== WHAT IS NEEDED ==
Reproduce word for word the stretch of the entries below from the line containing "for interactive states." through the line containing "click handler logic.", including both of those lines.

(Collected data)
════
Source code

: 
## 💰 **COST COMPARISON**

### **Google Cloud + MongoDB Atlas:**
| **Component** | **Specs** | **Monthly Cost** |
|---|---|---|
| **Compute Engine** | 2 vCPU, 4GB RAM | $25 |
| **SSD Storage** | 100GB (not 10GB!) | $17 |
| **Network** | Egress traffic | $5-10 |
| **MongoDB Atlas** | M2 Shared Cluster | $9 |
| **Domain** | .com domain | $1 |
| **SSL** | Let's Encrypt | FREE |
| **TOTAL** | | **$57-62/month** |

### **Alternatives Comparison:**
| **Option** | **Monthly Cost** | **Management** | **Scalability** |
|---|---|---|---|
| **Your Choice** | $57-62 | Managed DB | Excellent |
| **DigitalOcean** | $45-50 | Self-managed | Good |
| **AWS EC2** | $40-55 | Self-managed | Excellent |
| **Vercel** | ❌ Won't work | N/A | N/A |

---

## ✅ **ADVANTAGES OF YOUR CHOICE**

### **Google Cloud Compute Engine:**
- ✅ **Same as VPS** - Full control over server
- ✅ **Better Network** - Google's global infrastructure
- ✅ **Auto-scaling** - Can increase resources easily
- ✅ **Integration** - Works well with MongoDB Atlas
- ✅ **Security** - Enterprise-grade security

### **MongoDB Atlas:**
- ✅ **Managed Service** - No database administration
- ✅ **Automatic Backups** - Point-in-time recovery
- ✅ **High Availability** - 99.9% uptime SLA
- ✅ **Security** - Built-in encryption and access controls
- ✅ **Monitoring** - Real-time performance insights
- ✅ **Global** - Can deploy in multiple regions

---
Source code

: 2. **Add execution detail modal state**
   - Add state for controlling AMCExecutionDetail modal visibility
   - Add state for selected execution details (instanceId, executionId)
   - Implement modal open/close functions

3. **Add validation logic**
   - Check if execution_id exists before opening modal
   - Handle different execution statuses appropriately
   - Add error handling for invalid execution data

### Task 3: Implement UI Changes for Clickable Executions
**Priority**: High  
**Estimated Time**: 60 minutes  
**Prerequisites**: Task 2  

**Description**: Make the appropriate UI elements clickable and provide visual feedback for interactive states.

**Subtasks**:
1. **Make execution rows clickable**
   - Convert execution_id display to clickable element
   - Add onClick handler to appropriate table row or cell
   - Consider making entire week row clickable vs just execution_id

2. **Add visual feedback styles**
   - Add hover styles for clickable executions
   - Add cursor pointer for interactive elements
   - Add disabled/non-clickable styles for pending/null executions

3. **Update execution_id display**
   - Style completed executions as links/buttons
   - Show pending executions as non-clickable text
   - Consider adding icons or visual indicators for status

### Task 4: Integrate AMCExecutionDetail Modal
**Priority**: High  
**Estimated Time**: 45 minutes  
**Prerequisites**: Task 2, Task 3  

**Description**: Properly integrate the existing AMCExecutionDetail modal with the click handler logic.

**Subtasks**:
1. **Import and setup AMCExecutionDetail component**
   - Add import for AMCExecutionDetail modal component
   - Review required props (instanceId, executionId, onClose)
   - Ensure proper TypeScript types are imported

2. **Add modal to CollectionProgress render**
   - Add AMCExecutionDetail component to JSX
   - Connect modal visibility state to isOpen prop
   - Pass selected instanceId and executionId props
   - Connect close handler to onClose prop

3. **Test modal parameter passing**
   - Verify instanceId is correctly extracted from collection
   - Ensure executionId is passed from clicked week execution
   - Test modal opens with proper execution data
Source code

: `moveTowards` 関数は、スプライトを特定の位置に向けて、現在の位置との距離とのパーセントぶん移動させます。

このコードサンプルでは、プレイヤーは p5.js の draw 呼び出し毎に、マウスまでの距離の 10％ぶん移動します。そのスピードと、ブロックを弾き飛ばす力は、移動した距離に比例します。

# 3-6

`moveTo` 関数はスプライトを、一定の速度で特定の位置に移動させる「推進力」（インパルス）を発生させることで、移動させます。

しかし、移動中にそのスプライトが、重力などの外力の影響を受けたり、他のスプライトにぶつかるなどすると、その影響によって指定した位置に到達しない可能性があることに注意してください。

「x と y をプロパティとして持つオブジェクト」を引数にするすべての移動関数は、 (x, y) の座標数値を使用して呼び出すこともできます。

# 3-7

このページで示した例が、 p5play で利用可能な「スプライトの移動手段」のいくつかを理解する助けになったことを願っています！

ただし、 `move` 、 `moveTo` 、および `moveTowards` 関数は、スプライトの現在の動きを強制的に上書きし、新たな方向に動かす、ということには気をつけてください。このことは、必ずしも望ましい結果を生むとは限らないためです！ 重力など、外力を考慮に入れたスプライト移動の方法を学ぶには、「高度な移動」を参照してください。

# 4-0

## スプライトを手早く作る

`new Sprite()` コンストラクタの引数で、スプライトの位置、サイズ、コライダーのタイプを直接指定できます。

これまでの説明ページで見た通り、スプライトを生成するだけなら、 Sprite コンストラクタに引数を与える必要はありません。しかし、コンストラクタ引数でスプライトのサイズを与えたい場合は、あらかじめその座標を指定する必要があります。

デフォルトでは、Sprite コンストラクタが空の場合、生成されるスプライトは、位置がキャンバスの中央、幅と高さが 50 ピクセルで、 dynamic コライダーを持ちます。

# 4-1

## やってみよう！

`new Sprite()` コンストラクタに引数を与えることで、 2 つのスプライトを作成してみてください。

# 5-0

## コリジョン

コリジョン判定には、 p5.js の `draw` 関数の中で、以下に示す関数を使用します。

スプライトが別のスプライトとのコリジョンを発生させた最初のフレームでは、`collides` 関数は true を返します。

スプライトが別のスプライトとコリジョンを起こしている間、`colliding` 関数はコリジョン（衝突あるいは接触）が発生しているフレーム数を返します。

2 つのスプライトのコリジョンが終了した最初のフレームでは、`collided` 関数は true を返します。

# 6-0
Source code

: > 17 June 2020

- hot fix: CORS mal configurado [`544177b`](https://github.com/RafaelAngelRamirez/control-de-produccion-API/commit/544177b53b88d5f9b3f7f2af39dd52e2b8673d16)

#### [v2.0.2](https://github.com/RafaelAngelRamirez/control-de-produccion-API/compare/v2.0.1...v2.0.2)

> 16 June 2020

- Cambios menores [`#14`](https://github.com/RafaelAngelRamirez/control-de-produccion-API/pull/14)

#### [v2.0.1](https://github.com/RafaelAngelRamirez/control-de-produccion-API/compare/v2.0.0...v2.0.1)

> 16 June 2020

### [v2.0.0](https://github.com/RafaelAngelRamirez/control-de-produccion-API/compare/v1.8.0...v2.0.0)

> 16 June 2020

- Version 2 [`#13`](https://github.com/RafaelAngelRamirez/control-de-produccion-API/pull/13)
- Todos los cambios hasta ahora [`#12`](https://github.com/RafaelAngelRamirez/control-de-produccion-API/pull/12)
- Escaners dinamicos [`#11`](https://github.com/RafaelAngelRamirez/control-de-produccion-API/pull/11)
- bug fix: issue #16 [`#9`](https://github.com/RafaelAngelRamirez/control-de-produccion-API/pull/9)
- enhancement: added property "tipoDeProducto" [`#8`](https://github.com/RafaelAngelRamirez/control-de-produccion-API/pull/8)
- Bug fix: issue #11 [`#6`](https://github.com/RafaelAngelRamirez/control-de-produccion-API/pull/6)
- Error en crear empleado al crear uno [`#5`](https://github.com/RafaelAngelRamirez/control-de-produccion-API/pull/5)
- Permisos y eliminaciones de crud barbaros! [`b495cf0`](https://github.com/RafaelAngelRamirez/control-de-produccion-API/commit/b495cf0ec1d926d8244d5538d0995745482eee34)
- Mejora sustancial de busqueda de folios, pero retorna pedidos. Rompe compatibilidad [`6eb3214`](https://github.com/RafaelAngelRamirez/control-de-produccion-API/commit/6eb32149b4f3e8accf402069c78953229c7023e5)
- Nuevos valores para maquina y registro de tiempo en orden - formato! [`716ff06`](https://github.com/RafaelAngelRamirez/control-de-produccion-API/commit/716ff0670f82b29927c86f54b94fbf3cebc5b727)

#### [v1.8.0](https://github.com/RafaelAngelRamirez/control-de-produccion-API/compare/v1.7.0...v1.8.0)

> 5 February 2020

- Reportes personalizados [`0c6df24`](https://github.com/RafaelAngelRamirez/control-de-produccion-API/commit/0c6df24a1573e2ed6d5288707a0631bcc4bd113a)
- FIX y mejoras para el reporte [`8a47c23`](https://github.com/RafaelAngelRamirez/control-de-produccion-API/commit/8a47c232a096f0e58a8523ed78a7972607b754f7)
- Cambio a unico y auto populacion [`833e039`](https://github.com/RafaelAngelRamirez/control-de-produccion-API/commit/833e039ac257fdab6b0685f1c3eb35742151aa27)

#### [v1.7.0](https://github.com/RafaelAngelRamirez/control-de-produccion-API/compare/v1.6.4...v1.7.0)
════
== ANSWER SPACE ==
**Description**: Make the appropriate UI elements clickable and provide visual feedback for interactive states.

**Subtasks**:
1. **Make execution rows clickable**
   - Convert execution_id display to clickable element
   - Add onClick handler to appropriate table row or cell
   - Consider making entire week row clickable vs just execution_id

2. **Add visual feedback styles**
   - Add hover styles for clickable executions
   - Add cursor pointer for interactive elements
   - Add disabled/non-clickable styles for pending/null executions

3. **Update execution_id display**
   - Style completed executions as links/buttons
   - Show pending executions as non-clickable text
   - Consider adding icons or visual indicators for status

### Task 4: Integrate AMCExecutionDetail Modal
**Priority**: High  
**Estimated Time**: 45 minutes  
**Prerequisites**: Task 2, Task 3  

**Description**: Properly integrate the existing AMCExecutionDetail modal with the click handler logic.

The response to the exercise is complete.